Notable alumni featured in Transfer include Anne Rice and Truong Tran. Rice graduated from SF State in 1972 with a creative writing degree and has enjoyed a substantial literary career. Tran received his Master of Fine Arts from SF State in 1995 and is currently a creative writing lecturer at the University. In the most recent issue, 113, they had the opportunity of interviewing Linda Norton, also a prominent counterculture poet in Berkeley.
Sepulveda, a 21-year-old creative writing major, understands the importance of these publications for having a unique ability to comment on current events.
“Sometimes it’s an almost overwhelming feeling of wanting to express yourself and not having the right words. Depending on how fresh an event is, sometimes it can blind people into feeling just one emotion very intensely,” Sepulveda said. “It can come through in writing and sometimes it becomes a little too personal.”
James Giffin, the 30-year-old major managing editor, echoed Sepulveda’s comments on the usefulness creative writing can have for social commentary.
“I believe there’s a disclaimer in the last issue, 113. They mention something about going for something more political, but other than that we don’t have any set themes. Although one could argue that all writing is political in a way,” he said.
Giffin explained the aforementioned quote as a matter of perspective. Everyone has a lense that they filter the world through, and by writing a story, regardless of the nature of that story, you expose people to the picture of the world through your lense.
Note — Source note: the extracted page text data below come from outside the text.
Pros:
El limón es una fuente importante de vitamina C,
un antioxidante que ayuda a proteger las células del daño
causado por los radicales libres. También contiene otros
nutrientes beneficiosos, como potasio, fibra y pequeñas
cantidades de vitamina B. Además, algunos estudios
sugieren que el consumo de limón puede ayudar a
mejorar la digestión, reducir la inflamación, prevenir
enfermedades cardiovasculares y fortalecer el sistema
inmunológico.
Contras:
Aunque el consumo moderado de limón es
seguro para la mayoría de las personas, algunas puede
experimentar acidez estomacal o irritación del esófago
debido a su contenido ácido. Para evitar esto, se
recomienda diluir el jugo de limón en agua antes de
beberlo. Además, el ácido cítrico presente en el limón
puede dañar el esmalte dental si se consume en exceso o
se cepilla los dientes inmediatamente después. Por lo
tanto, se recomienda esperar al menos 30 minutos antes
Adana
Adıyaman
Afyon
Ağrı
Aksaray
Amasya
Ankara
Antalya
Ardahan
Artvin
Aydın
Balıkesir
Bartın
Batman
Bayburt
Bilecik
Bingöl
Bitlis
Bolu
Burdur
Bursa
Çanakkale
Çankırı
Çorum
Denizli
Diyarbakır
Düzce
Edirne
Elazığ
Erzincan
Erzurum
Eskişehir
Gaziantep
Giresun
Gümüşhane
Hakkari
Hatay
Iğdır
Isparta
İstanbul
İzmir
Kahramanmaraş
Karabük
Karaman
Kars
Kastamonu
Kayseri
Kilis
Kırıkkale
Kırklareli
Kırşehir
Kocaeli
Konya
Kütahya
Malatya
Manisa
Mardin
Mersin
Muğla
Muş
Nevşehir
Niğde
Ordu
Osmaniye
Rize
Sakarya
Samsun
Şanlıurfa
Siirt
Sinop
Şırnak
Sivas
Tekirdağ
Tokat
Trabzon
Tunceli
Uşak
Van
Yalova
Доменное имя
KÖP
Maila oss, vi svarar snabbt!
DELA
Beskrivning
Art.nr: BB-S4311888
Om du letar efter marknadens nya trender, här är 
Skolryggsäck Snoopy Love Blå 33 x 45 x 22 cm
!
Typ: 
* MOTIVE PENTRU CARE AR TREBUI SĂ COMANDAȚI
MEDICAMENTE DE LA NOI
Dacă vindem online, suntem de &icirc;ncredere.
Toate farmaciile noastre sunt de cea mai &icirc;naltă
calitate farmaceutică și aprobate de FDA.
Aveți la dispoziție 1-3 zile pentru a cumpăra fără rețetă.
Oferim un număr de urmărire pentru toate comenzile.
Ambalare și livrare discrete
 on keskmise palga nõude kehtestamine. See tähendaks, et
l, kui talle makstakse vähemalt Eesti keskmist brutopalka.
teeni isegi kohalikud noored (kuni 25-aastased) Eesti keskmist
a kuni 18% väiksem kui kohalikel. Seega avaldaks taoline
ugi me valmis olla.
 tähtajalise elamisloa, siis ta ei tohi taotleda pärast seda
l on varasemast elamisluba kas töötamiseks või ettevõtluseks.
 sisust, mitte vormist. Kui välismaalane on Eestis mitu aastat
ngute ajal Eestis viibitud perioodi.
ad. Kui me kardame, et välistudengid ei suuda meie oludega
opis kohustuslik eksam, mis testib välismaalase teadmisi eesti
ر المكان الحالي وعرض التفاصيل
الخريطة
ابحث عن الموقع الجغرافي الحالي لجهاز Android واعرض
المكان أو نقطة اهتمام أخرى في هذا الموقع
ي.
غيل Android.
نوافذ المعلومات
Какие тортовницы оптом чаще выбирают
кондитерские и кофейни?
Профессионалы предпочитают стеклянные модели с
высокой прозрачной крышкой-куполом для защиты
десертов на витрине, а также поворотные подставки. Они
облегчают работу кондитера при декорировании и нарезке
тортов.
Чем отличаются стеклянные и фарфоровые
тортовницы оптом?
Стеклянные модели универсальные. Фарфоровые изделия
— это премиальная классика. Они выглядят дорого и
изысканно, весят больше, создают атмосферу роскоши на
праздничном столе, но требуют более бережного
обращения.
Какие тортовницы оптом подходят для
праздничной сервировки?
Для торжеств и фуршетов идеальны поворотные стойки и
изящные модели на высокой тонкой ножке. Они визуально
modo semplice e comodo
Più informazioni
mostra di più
Your lense is part of your politics and thus anything written conveys a political message.
This personalized political narration is not lost of the staff writers. Laurie Olsen, a 21-year-old staff writer, echoed the importance of firsthand stories about the political landscape.
“Creative writing, I think, stems from the writer’s experience and their personal beliefs. In order to be a good stand-alone piece, it’s not just telling a story, there’s a message underneath it,” she said.
Taking politics down to a more personal level is a vital component to move the swinging pendulum of political discourse. Often times that personalization, accompanied by discourse, can be extremely emotional. Olsen explained that many writers detail intense traumas in their work. “We get stories of trauma, like survival, like rape survivors, very personal stories. Sometimes they’re stories of family history,” she said. “We just got a really long one about a writer’s father and brother from Mexico and their experience of going in and out of prison and how that affected his life.”
These kinds of intense emotional stories make not only for more appealing pieces but, by bringing the politics down to a personal level, it also gives others who may not have experienced such hardships a glimpse of the haunting aspects of political reality for many in our country.
Sepulveda notes that the vulnerability that comes with these intimate, real life stories can make things rather emotional during production time.
“Well you can definitely do a lot of parallels to emphasize what effect things that are going on in the real world have on others,” she said. “Depending on the type of writing that you’re doing, say for poetry, it can be even a direct attack on someone, so it gets pretty heated.”